The choice between CPU and GPU backends is performed by specifying ccl_stream_type value at the moment of creating ccl stream object.

For CPU backend one should specify ccl_stream_cpu there.
For collective operations performed using CPU stream, oneCCL expects communication buffers to reside in the host memory.

The example below demonstrates these concepts.

Example¶

Consider simple allreduce example for CPU.

Create CPU ccl stream object:

C version of oncCCL API:

/* For CPU stream, NULL is passed instead of native stream pointer */
ccl_stream_create(ccl_stream_cpu, NULL, &stream);

C++ version of oneCCL API:

/* For CPU, NULL is passed instead of native stream pointer */
ccl::stream_t stream = ccl::environment::instance().create_stream(cc::stream_type::cpu, NULL);

or just

ccl::stream stream;

To illustrate the ccl_allreduce execution, initialize sendbuf (in real scenario it is supplied by application):

/* initialize sendbuf */
for (i = 0; i < COUNT; i++) {
    sendbuf[i] = rank;
}

ccl_allreduce invocation performs reduction of values from all processes and then distributes the result to all processes.
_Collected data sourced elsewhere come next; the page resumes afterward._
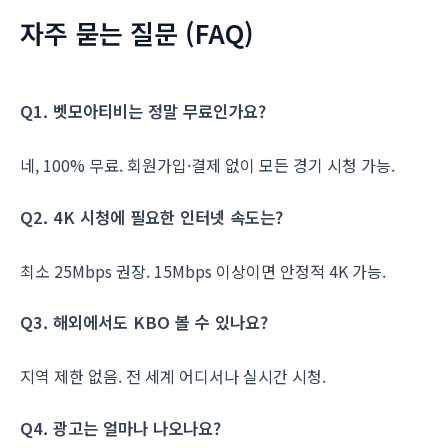
자주 묻는 질문 (FAQ)
Q1. 벳모아티비는 정말 무료인가요?
네, 100% 무료. 회원가입·결제 없이 모든 경기 시청 가능.
Q2. 4K 시청에 필요한 인터넷 속도는?
최소 25Mbps 권장. 15Mbps 이상이면 안정적 4K 가능.
Q3. 해외에서도 KBO 볼 수 있나요?
지역 제한 없음. 전 세계 어디서나 실시간 시청.
Q4. 광고는 얼마나 나오나요?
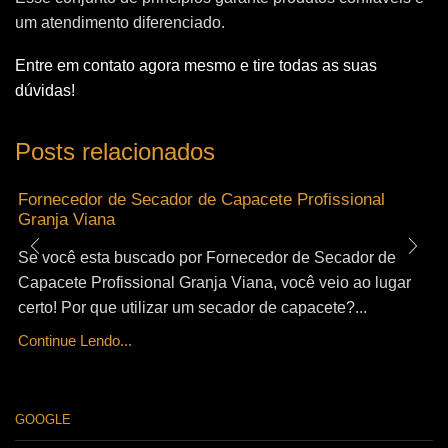
um atendimento diferenciado.
Entre em contato agora mesmo e tire todas as suas
dúvidas!
Posts relacionados
Fornecedor de Secador de Capacete Profissional
Granja Viana
Se você esta buscado por Fornecedor de Secador de
Capacete Profissional Granja Viana, você veio ao lugar
certo! Por que utilizar um secador de capacete?...
Continue Lendo...
GOOGLE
In this case, the result is an array with the size equal to the number of processes (\(p\)), where all elements are equal to the sum of arithmetical progression:

\[p \cdot (p - 1) / 2\]

C version of oneCCL API:

ccl_allreduce(&sendbuf,
            &recvbuf,
            COUNT,
            ccl_dtype_int,
            ccl_reduction_sum,
            NULL, /* attr */
            NULL, /* comm */
            stream,
            &request);
ccl_wait(request);

C++ version of oneCCL API:

comm.allreduce(&sendbuf,
            &recvbuf,
            COUNT,
            ccl::reduction::sum,
            nullptr, /* attr */
            stream)->wait();

Note

When using C version of oneCCL API, it is required to explicitly free ccl stream object:

ccl_stream_free(stream);

For C++ version of oneCCL API this is performed implicitly.